▶

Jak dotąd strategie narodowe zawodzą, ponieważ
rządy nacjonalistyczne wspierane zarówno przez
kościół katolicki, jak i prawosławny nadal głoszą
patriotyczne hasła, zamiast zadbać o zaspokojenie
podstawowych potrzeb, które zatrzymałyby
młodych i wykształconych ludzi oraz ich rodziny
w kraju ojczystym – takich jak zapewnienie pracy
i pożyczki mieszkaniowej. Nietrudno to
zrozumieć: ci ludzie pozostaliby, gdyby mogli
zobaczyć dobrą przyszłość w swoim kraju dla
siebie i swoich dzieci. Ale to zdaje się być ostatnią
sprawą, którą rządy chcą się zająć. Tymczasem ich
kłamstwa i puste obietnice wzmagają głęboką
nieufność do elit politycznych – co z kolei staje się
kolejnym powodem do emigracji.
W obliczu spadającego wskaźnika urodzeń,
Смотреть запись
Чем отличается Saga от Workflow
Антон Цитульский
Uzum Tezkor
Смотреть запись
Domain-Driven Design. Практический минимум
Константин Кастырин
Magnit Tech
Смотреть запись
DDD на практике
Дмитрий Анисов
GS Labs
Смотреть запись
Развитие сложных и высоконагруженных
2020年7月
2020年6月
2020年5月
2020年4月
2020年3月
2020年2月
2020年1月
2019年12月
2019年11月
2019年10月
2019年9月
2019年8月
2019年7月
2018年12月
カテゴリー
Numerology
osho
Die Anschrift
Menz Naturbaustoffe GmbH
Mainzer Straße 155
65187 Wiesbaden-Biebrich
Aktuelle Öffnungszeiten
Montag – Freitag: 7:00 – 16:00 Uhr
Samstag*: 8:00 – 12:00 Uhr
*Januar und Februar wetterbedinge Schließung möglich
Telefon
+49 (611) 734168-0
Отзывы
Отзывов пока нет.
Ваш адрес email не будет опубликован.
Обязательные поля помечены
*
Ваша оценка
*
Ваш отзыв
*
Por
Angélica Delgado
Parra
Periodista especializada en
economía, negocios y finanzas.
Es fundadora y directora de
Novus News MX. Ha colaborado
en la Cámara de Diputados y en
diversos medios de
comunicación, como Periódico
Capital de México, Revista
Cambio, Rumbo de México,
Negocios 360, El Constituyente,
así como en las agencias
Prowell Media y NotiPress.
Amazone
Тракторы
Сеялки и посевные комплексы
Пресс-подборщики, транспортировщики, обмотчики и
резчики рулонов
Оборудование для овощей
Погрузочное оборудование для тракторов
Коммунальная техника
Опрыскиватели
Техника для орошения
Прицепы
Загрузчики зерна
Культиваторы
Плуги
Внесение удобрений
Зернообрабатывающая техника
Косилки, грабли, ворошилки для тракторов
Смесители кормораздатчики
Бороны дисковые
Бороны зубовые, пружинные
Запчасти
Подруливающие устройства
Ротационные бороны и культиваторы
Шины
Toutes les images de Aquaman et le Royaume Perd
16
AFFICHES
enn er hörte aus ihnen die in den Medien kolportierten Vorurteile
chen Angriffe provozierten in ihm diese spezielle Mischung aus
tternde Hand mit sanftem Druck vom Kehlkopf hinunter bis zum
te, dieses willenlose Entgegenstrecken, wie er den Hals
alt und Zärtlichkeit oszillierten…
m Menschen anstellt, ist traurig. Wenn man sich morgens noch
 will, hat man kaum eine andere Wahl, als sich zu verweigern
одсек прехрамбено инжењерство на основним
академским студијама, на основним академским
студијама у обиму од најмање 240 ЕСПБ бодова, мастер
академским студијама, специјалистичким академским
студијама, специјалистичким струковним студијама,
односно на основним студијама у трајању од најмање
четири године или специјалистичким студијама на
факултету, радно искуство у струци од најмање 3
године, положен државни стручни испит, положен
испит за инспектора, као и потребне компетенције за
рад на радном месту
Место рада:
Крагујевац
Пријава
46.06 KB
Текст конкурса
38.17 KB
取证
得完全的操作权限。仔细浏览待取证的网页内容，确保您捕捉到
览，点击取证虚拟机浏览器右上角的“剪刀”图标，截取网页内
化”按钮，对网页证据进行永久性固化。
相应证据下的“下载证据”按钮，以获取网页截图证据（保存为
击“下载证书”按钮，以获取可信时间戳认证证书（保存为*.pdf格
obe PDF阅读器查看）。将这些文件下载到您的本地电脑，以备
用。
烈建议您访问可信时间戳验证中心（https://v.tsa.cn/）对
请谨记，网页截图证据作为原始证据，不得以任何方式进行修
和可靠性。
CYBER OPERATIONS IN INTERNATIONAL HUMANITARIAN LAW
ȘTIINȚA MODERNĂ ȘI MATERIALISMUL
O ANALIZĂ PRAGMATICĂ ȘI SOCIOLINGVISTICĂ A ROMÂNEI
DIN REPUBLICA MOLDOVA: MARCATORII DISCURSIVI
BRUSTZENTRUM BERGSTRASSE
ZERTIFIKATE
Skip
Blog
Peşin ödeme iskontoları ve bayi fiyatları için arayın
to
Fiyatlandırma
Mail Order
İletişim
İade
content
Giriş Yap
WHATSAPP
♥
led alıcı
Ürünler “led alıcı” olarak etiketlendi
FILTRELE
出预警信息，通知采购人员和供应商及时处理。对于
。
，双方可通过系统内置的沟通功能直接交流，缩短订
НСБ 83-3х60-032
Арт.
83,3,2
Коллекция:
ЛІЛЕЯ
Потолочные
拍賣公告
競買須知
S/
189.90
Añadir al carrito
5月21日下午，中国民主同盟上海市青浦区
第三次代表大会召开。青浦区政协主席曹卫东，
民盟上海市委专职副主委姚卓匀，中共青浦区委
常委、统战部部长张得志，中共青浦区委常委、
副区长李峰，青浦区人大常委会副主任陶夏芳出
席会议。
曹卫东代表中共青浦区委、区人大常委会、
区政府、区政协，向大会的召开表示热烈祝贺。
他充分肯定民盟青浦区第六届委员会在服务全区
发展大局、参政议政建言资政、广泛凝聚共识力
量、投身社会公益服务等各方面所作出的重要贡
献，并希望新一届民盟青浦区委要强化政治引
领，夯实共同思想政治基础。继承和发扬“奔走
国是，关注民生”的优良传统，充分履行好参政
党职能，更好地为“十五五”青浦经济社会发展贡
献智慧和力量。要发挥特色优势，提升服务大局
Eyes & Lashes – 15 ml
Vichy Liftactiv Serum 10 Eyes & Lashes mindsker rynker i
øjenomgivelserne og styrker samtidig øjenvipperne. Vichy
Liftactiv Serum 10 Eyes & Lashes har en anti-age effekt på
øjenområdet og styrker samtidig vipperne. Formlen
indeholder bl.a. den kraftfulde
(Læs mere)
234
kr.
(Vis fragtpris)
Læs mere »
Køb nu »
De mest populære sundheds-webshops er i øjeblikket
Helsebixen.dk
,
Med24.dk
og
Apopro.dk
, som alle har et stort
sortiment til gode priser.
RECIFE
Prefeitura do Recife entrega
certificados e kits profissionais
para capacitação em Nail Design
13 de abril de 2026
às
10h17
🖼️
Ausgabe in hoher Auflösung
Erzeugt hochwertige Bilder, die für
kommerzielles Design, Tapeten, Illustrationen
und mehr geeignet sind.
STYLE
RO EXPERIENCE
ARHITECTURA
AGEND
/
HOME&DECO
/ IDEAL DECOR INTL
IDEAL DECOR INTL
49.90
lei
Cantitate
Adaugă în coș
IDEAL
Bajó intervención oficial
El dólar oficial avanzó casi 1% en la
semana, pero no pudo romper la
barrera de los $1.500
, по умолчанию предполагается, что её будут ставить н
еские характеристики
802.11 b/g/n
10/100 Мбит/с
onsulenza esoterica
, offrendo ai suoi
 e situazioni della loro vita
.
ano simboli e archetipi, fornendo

◀

Pull every line containing "студијама" from the data.

академским студијама, на основним академским
студијама у обиму од најмање 240 ЕСПБ бодова, мастер
академским студијама, специјалистичким академским
студијама, специјалистичким струковним студијама,
односно на основним студијама у трајању од најмање
четири године или специјалистичким студијама на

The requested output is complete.